Salmon farming is a hot topic in Tasmania. The industry is responsible for over 2% of Gross State Product and over 1% of employment, including considerable full-time employment. This economic contribution is due to substantial growth. The industry tripled in size over the past decade, and plans to double again in the 20 years to 2030.

The industry has environmental and community downsides that have been exacerbated by the expansion. In 2016 and 2017, these attracted national media attention, including a Four Corners report on pollution in Macquarie Harbour.

These issues have led to concern that the industry’s social licence to operate is in jeopardy. Polling reveals a gap between the expectations of Tasmanians and the government and industry’s behaviour. There is majority support for an independent investigation into the industry and for stricter labelling laws, and concern that the industry is risking jobs by not changing its practices.

The loss of social licence to operate is a major risk for the industry. It is highly exposed to the domestic market, with 90% of Tasmanian salmon consumed by Australians. The industry is vulnerable to any change in Australian consumer sentiment. This vulnerability is compounded by international competition – about one-quarter of salmon consumed by Australians is imported. Export markets have proven difficult.

Australian consumer sentiment may have already begun to change. Among Australians who like to choose salmon as a meal option, 39% have heard of negative environmental impacts from salmon and 15% say that they have stopped buying Tasmanian salmon due to environmental concerns.

Problems with the salmon industry internationally and examples of dramatic changes in Australian consumer sentiment in other industries provide some examples of the potential negative effects of a loss of social licence.

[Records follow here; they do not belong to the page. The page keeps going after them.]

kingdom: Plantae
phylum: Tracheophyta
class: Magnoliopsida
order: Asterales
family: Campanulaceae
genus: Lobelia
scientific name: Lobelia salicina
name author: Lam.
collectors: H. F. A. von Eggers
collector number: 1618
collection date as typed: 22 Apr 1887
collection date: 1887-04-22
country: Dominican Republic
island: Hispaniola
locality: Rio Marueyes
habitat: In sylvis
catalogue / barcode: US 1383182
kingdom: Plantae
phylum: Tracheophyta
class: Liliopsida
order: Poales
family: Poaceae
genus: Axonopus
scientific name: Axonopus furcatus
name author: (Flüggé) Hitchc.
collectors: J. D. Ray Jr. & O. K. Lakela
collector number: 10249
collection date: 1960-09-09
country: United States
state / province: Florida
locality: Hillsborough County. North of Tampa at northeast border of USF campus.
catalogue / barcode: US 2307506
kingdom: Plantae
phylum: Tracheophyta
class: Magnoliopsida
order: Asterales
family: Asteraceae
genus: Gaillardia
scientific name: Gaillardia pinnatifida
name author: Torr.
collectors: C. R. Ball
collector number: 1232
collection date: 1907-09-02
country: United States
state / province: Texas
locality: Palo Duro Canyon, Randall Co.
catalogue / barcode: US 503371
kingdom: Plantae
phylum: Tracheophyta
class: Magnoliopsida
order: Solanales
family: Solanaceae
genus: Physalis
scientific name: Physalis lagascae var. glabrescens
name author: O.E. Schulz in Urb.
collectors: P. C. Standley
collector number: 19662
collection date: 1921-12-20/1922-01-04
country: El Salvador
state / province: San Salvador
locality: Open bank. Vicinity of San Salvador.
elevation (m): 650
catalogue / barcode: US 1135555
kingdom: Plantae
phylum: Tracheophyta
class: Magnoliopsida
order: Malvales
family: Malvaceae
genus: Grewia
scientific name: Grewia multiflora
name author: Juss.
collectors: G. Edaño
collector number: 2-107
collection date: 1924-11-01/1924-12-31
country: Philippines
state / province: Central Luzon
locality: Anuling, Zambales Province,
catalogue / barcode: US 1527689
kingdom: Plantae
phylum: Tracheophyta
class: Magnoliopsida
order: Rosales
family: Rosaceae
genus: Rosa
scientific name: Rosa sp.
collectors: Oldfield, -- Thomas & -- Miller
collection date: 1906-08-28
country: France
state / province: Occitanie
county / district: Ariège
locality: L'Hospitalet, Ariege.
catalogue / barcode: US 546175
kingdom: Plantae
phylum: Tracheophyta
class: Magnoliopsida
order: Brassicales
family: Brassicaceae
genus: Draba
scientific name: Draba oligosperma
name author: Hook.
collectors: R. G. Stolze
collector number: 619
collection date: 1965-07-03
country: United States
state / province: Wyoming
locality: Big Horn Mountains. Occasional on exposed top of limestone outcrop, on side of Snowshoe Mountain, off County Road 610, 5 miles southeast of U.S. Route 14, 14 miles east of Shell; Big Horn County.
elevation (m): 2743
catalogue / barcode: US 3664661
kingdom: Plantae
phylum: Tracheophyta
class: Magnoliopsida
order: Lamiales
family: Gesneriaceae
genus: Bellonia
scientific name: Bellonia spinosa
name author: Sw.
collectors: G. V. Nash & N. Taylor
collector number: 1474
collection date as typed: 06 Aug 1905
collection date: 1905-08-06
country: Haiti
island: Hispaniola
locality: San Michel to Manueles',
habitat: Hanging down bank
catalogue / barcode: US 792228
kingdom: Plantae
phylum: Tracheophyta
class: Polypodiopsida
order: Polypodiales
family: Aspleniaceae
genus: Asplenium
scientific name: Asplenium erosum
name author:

The industry is moving some operations on-land and potentially expanding far offshore. This strategy, if implemented fully, would be consistent with community expectations and ensure that Tasmanian salmon is environmentally sustainable and well-regarded, compatible with “Brand Tasmania”.

However, aquaculture companies are also expanding their inshore operations, or failing to outline exit plans for existing inshore leases. This expansion may increase profits in the short term, but risks undermining the marine environment, consumer support and social licence on which the industry depends.